Pierwszy cios zadał on. Zasłoniłam się mieczem. Miraz walczył mocno i agresywnie przez co często robił błędy. Ja natomiast walczyłam dość spokojnie i nie szarżowałam jak on. Uderzyłam mieczem w jego tarcze. Popchnął mnie z dość duża siła, uderzyłam plecami o kamień za mną. Widziałem jak usta Edmunda wygiely się w grymas bólu.

Miraz zamierzał zadać kolejny cios ale szybko się odsunęłam.
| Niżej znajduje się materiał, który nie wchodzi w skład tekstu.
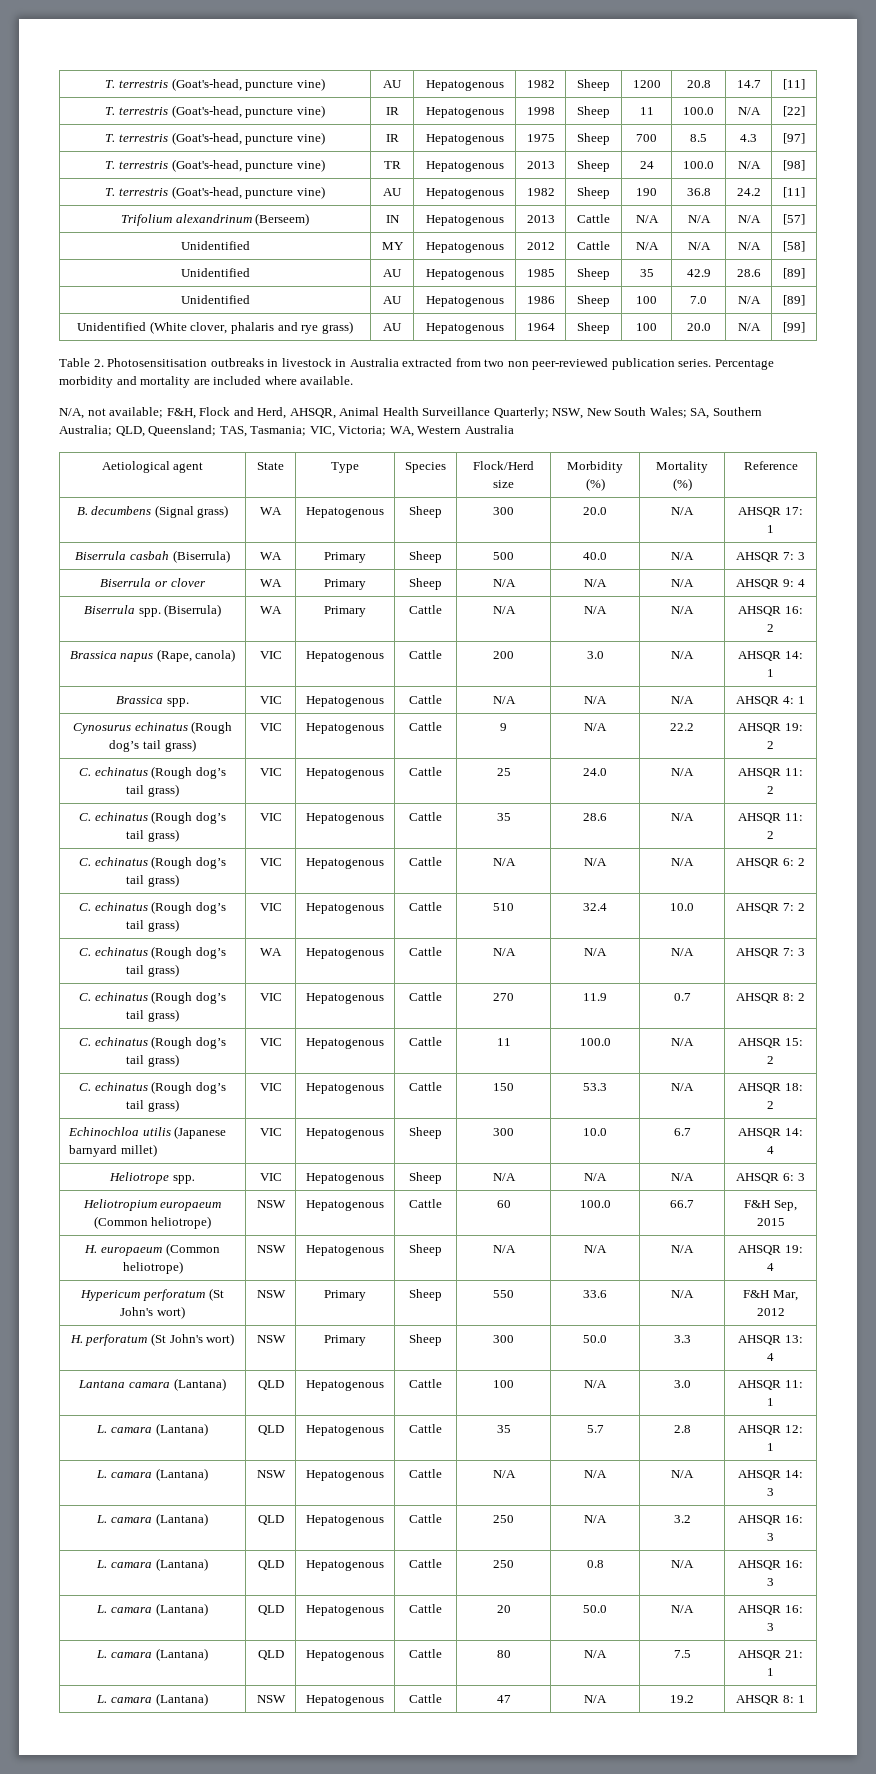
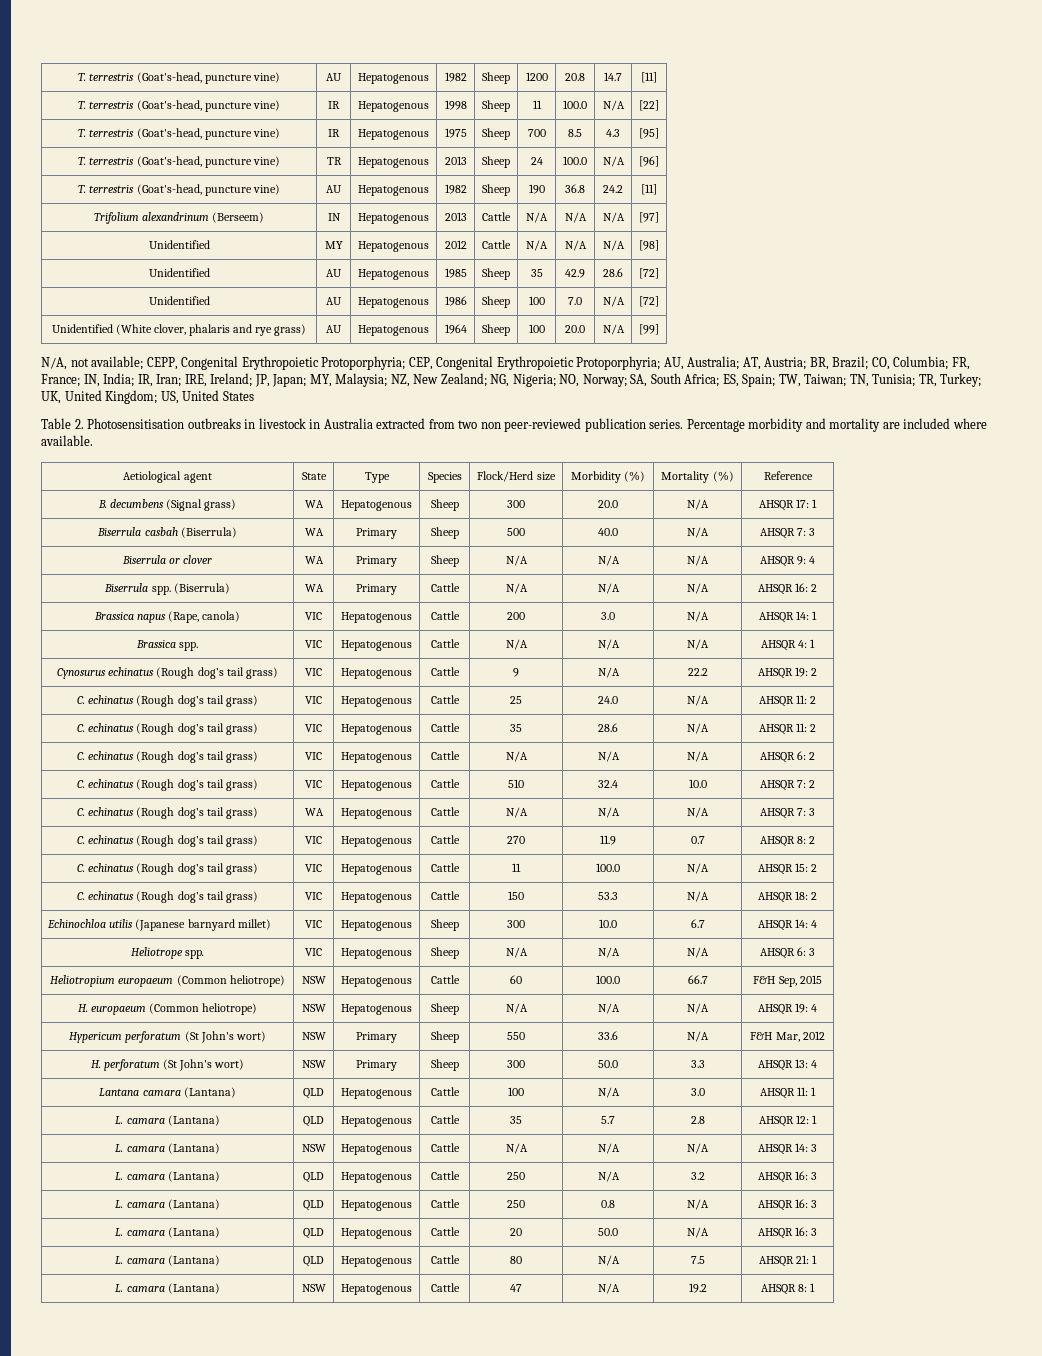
[783,133,805,144] [97] -> [639,128,659,139] [95]
[783,160,805,171] [98] -> [639,156,659,167] [96]
[783,214,805,225] [57] -> [639,212,659,223] [97]
[783,241,805,252] [58] -> [639,240,659,251] [98]
[783,268,805,279] [89] -> [639,268,659,279] [72]
[783,295,805,306] [89] -> [639,296,659,307] [72]
(805, 327) none -> [41,356,970,370] [41,373,982,387] [41,390,254,404] // N/A, not available; CEPP, Congenital Erythropoietic Protoporphyria; CEP, Congenital Erythropoietic Protoporphyria; AU, Australia; AT, Austria; BR, Brazil; CO, Columbia; FR, France; IN, India; IR, Iran; IRE, Ireland; JP, Japan; MY, Malaysia; NZ, New Zealand; NG, Nigeria; NO, Norway; SA, South Africa; ES, Spain; TW, Taiwan; TN, Tunisia; TR, Turkey; UK, United Kingdom; US, United States
[59,407,762,419] [59,425,514,437] // N/A, not available; F&H, Flock and Herd, AHSQR, Animal Health Surveillance Quarterly; NSW, New South Wales; SA, Southern Australia; QLD, Queensland; TAS, Tasmania; VIC, Victoria; WA, Western Australia -> (93, 440) none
Upadłam na ziemię z tarcza w dłoni. Stanął na niej, poczułam ogromny ból w barku, a z moich ust wydobył się krzyk. Nie zwracając uwgi na ból, wyciągnęłam rękę z tarczy i przeturlałam się na bok.

- Życzysz sobie przerwy, moja królowo - wysyczał Miraz z cwanym usmieszkiem.
- 5 minut - zarządałam.

Poszliśmy na swoje połowy, usiadłam na krześle i powiedziałam do Piotra żeby nastawił mi rękę. On podszedł do mnie chwycił jedną ręką za barka a drugią za przedramię. Pociągną w górę a mnie przeszedł straszny ból. Wygięłam twarz w grymasie. Nagle z lasu wyjechala Zuza z Kaspianem. Wstałam z krzesła co po chwili zrobił Miraz. Nie chciałam już brać ani tarczy, ani hełmu.

Weszłam na pole, obserwowałam mojego przeciwnika. Na kolanach miał on wolne miejsca od zbroi, tam mogę uderzyć. Podbiegłam do niego zrobiłam ślizg między jego nogami. Uklękłam za nim i uderzyłam w jego kolano. Upadł na ziemię. Od wruciłam się w stronę moich ludzi, kiedy nagle Miraz wyrwał mi miecz i przewrócił na plecy. Przystawił klingę do mojego gardła. Spojrzałam w dół i z całej siły kopnelam go w ranne miejsce. Szybko wstałam i wyrwałam mu broń. Teraz on klęczał z ostrzem przy gardle.

- Źle cię oceniłem, no dalej zabij mnie. - mówił.
- To nie moja rola. - spojrzałam na Kaspiana i wyciągnęłam miecz w jego stronę - czyń honory. - podszedł do mnie i przeją miecz.
- Będziesz dobrym następcom tronu, jesteś prawdziwym Telmarem. - chłopaka spojrzał na niego, krzykną i wbił ostrze do ziemi.
- Nie takim jak ty! - wysyczał i odszedł.

Zdziwiłam się trochę ale i też wkurzyłam. No ale to była jego decyzja. Ruszyliśmy wszyscy do wejścia gdy nagle za nami rozległ się krzyk.

- Zdrada! Zabili króla Miraza! Telmarowie do broni!
- Co, to nieprawda! - krzyknęłam ale oni byli już daleko. - Narnijczycy przygotować się!

Podbiegłam do nich i stanęłam z Piotrem i Edmundem przed ludem. Kaspian na koniu wjechał do środka kopuły.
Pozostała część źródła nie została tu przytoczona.